ASSIGNMENT = Put the lines of the listing below into a numbered list, leaving out blank lines. Begin with the first line of the listing and continue through the line that contains "Which series has the widest spread of Y".
----
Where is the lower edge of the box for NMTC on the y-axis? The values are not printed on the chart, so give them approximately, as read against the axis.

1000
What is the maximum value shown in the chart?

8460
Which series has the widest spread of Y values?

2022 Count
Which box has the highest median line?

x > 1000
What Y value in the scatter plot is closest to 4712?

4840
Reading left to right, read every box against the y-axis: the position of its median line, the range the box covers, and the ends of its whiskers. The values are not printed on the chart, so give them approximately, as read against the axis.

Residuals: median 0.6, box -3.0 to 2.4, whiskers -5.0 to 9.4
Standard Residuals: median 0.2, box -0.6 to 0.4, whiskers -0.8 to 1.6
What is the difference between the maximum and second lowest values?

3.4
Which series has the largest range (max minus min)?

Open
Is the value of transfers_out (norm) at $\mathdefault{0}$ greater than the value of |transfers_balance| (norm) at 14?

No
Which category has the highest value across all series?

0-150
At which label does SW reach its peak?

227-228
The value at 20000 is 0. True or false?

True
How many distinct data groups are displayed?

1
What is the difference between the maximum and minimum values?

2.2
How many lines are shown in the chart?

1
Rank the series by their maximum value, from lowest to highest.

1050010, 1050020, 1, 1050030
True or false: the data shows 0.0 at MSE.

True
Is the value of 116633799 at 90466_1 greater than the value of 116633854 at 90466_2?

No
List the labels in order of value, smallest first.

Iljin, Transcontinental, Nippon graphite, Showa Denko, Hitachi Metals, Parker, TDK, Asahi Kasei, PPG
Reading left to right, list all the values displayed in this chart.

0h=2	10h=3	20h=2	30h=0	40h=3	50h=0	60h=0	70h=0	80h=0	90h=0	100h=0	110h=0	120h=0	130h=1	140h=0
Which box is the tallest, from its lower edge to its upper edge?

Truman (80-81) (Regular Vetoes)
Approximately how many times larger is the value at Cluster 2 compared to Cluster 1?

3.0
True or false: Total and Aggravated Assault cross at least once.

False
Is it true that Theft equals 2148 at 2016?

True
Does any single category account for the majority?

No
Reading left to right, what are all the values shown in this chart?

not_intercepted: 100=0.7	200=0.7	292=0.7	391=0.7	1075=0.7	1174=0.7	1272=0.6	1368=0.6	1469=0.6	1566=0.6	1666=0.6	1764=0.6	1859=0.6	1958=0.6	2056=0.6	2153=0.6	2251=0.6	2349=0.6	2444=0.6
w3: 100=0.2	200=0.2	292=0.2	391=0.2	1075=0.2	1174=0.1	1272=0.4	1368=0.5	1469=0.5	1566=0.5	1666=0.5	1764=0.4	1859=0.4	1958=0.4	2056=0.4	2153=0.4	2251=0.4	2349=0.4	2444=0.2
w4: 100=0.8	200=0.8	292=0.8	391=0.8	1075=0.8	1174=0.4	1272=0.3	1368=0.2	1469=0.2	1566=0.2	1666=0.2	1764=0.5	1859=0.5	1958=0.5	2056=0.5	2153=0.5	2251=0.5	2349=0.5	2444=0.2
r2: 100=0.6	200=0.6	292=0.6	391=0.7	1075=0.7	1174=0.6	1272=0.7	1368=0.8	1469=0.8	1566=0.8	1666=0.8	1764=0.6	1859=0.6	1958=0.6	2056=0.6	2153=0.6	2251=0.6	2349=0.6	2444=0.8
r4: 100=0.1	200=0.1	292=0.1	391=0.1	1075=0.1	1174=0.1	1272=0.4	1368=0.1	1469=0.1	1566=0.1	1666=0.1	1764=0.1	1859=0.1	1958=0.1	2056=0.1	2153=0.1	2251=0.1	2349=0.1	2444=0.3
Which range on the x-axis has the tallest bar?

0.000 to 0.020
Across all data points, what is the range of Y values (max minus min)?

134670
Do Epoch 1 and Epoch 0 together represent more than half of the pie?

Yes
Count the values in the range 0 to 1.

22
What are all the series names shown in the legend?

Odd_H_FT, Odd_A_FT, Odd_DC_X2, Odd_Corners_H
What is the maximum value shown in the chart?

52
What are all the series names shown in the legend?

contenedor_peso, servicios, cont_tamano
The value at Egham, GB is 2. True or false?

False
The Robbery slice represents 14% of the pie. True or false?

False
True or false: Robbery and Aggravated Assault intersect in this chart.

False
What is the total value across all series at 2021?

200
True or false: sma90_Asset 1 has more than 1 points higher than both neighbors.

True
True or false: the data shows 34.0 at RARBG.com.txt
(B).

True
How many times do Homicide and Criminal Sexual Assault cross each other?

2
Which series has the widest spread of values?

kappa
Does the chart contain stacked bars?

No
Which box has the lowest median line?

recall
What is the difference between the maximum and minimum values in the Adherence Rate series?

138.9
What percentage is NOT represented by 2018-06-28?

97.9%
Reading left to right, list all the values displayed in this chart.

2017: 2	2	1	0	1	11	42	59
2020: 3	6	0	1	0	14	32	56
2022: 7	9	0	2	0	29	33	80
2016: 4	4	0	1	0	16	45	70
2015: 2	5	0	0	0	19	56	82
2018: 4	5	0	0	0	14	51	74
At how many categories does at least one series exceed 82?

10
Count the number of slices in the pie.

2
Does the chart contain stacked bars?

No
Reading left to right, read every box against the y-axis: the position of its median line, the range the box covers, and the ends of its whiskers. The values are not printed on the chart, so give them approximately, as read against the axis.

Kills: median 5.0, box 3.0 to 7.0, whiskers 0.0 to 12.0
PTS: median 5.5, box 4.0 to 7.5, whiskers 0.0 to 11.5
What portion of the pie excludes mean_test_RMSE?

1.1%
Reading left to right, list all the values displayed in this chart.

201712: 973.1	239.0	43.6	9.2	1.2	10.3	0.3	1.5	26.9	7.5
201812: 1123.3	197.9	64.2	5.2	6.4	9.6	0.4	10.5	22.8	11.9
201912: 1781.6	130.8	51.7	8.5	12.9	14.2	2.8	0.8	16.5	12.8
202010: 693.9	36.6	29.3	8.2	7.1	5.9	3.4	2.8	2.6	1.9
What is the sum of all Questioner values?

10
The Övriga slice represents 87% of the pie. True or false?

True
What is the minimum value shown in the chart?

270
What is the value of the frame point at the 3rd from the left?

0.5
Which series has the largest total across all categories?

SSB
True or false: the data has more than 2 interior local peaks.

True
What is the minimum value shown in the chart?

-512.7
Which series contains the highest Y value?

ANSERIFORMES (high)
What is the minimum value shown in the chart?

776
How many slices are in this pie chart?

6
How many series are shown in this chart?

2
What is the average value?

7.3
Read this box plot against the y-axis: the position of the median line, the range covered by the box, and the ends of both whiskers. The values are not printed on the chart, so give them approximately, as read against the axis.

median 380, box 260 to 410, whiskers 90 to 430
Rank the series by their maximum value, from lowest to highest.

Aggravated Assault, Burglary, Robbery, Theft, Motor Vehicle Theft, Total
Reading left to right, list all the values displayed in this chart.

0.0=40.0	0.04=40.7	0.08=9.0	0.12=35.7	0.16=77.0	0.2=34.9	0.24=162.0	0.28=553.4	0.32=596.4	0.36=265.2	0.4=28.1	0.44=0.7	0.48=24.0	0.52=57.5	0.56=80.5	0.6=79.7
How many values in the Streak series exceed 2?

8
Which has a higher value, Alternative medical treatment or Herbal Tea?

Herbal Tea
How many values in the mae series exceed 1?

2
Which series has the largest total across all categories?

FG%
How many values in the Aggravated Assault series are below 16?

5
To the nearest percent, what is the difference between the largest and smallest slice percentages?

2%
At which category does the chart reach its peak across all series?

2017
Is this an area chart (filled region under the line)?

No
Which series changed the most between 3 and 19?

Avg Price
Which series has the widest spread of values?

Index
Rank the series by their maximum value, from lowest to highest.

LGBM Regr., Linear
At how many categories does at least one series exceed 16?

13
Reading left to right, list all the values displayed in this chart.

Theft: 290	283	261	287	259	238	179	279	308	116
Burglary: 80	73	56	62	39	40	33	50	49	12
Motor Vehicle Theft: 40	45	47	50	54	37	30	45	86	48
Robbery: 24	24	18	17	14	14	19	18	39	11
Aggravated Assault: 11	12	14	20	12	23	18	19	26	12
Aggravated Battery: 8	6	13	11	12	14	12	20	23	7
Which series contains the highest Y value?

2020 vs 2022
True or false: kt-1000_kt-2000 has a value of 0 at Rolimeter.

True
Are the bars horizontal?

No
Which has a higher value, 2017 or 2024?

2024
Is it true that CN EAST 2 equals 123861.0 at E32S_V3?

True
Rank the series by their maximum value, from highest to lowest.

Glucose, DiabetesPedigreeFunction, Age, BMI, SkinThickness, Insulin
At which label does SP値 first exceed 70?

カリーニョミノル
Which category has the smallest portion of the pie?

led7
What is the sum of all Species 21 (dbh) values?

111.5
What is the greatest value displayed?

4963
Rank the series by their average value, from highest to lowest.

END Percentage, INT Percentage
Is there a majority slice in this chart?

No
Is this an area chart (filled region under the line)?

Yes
----
OUTPUT =
1. Where is the lower edge of the box for NMTC on the y-axis? The values are not printed on the chart, so give them approximately, as read against the axis.
2. 1000
3. What is the maximum value shown in the chart?
4. 8460
5. Which series has the widest spread of Y values?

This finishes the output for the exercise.